━━━ EXTRACTED INFORMATION
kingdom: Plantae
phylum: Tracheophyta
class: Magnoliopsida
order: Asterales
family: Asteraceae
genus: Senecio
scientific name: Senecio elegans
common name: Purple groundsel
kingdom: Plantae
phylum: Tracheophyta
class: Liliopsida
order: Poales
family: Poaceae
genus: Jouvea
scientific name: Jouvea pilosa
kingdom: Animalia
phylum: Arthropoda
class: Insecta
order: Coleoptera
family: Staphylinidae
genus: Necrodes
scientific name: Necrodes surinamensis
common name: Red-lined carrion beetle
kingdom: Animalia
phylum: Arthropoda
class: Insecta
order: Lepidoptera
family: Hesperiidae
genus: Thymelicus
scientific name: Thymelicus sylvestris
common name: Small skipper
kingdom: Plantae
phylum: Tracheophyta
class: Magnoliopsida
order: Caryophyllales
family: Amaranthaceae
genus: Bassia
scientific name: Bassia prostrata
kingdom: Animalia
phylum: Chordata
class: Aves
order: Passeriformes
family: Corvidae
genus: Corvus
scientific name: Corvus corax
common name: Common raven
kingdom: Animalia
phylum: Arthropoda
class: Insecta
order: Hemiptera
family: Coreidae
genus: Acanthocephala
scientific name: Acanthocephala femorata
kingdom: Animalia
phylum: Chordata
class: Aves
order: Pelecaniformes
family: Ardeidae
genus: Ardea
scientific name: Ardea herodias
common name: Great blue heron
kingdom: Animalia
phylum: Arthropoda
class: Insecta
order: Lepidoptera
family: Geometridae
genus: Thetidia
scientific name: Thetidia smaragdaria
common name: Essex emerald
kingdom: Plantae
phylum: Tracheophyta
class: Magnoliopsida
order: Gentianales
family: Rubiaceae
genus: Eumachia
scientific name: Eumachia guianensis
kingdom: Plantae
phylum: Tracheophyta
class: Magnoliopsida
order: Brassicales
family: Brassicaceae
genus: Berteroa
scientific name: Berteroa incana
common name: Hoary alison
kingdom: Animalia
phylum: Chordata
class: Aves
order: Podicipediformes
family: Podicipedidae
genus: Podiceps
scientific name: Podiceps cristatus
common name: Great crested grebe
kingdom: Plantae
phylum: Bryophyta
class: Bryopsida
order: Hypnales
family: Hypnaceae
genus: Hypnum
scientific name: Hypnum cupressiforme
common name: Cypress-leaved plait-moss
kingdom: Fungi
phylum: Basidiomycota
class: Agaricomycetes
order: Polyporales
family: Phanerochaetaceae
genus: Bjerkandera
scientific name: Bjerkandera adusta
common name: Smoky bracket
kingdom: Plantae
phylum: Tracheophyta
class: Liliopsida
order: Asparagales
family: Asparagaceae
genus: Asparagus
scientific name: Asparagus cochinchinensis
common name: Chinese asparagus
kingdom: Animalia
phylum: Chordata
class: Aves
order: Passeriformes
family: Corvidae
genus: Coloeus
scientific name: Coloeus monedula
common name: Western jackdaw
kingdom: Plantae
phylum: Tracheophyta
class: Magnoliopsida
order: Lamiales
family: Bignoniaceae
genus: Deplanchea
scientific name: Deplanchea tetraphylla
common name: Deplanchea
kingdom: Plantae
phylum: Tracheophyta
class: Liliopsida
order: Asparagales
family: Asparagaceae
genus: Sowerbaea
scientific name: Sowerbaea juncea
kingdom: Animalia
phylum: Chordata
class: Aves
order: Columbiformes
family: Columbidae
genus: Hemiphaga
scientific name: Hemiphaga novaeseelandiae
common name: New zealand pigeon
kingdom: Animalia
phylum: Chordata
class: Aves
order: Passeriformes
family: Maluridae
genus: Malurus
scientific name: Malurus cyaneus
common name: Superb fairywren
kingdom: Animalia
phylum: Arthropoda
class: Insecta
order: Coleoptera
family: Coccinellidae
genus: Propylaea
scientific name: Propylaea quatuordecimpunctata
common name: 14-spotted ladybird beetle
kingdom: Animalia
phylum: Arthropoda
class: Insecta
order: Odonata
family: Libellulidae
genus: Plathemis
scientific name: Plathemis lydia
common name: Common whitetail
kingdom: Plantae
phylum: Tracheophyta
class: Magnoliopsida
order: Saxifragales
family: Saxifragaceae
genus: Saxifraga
━━━━━━
WHAT IS ASKED:
Retype all of the rows above word for word, keeping every line and its order unchanged.

FINAL RESULT:
kingdom: Plantae
phylum: Tracheophyta
class: Magnoliopsida
order: Asterales
family: Asteraceae
genus: Senecio
scientific name: Senecio elegans
common name: Purple groundsel
kingdom: Plantae
phylum: Tracheophyta
class: Liliopsida
order: Poales
family: Poaceae
genus: Jouvea
scientific name: Jouvea pilosa
kingdom: Animalia
phylum: Arthropoda
class: Insecta
order: Coleoptera
family: Staphylinidae
genus: Necrodes
scientific name: Necrodes surinamensis
common name: Red-lined carrion beetle
kingdom: Animalia
phylum: Arthropoda
class: Insecta
order: Lepidoptera
family: Hesperiidae
genus: Thymelicus
scientific name: Thymelicus sylvestris
common name: Small skipper
kingdom: Plantae
phylum: Tracheophyta
class: Magnoliopsida
order: Caryophyllales
family: Amaranthaceae
genus: Bassia
scientific name: Bassia prostrata
kingdom: Animalia
phylum: Chordata
class: Aves
order: Passeriformes
family: Corvidae
genus: Corvus
scientific name: Corvus corax
common name: Common raven
kingdom: Animalia
phylum: Arthropoda
class: Insecta
order: Hemiptera
family: Coreidae
genus: Acanthocephala
scientific name: Acanthocephala femorata
kingdom: Animalia
phylum: Chordata
class: Aves
order: Pelecaniformes
family: Ardeidae
genus: Ardea
scientific name: Ardea herodias
common name: Great blue heron
kingdom: Animalia
phylum: Arthropoda
class: Insecta
order: Lepidoptera
family: Geometridae
genus: Thetidia
scientific name: Thetidia smaragdaria
common name: Essex emerald
kingdom: Plantae
phylum: Tracheophyta
class: Magnoliopsida
order: Gentianales
family: Rubiaceae
genus: Eumachia
scientific name: Eumachia guianensis
kingdom: Plantae
phylum: Tracheophyta
class: Magnoliopsida
order: Brassicales
family: Brassicaceae
genus: Berteroa
scientific name: Berteroa incana
common name: Hoary alison
kingdom: Animalia
phylum: Chordata
class: Aves
order: Podicipediformes
family: Podicipedidae
genus: Podiceps
scientific name: Podiceps cristatus
common name: Great crested grebe
kingdom: Plantae
phylum: Bryophyta
class: Bryopsida
order: Hypnales
family: Hypnaceae
genus: Hypnum
scientific name: Hypnum cupressiforme
common name: Cypress-leaved plait-moss
kingdom: Fungi
phylum: Basidiomycota
class: Agaricomycetes
order: Polyporales
family: Phanerochaetaceae
genus: Bjerkandera
scientific name: Bjerkandera adusta
common name: Smoky bracket
kingdom: Plantae
phylum: Tracheophyta
class: Liliopsida
order: Asparagales
family: Asparagaceae
genus: Asparagus
scientific name: Asparagus cochinchinensis
common name: Chinese asparagus
kingdom: Animalia
phylum: Chordata
class: Aves
order: Passeriformes
family: Corvidae
genus: Coloeus
scientific name: Coloeus monedula
common name: Western jackdaw
kingdom: Plantae
phylum: Tracheophyta
class: Magnoliopsida
order: Lamiales
family: Bignoniaceae
genus: Deplanchea
scientific name: Deplanchea tetraphylla
common name: Deplanchea
kingdom: Plantae
phylum: Tracheophyta
class: Liliopsida
order: Asparagales
family: Asparagaceae
genus: Sowerbaea
scientific name: Sowerbaea juncea
kingdom: Animalia
phylum: Chordata
class: Aves
order: Columbiformes
family: Columbidae
genus: Hemiphaga
scientific name: Hemiphaga novaeseelandiae
common name: New zealand pigeon
kingdom: Animalia
phylum: Chordata
class: Aves
order: Passeriformes
family: Maluridae
genus: Malurus
scientific name: Malurus cyaneus
common name: Superb fairywren
kingdom: Animalia
phylum: Arthropoda
class: Insecta
order: Coleoptera
family: Coccinellidae
genus: Propylaea
scientific name: Propylaea quatuordecimpunctata
common name: 14-spotted ladybird beetle
kingdom: Animalia
phylum: Arthropoda
class: Insecta
order: Odonata
family: Libellulidae
genus: Plathemis
scientific name: Plathemis lydia
common name: Common whitetail
kingdom: Plantae
phylum: Tracheophyta
class: Magnoliopsida
order: Saxifragales
family: Saxifragaceae
genus: Saxifraga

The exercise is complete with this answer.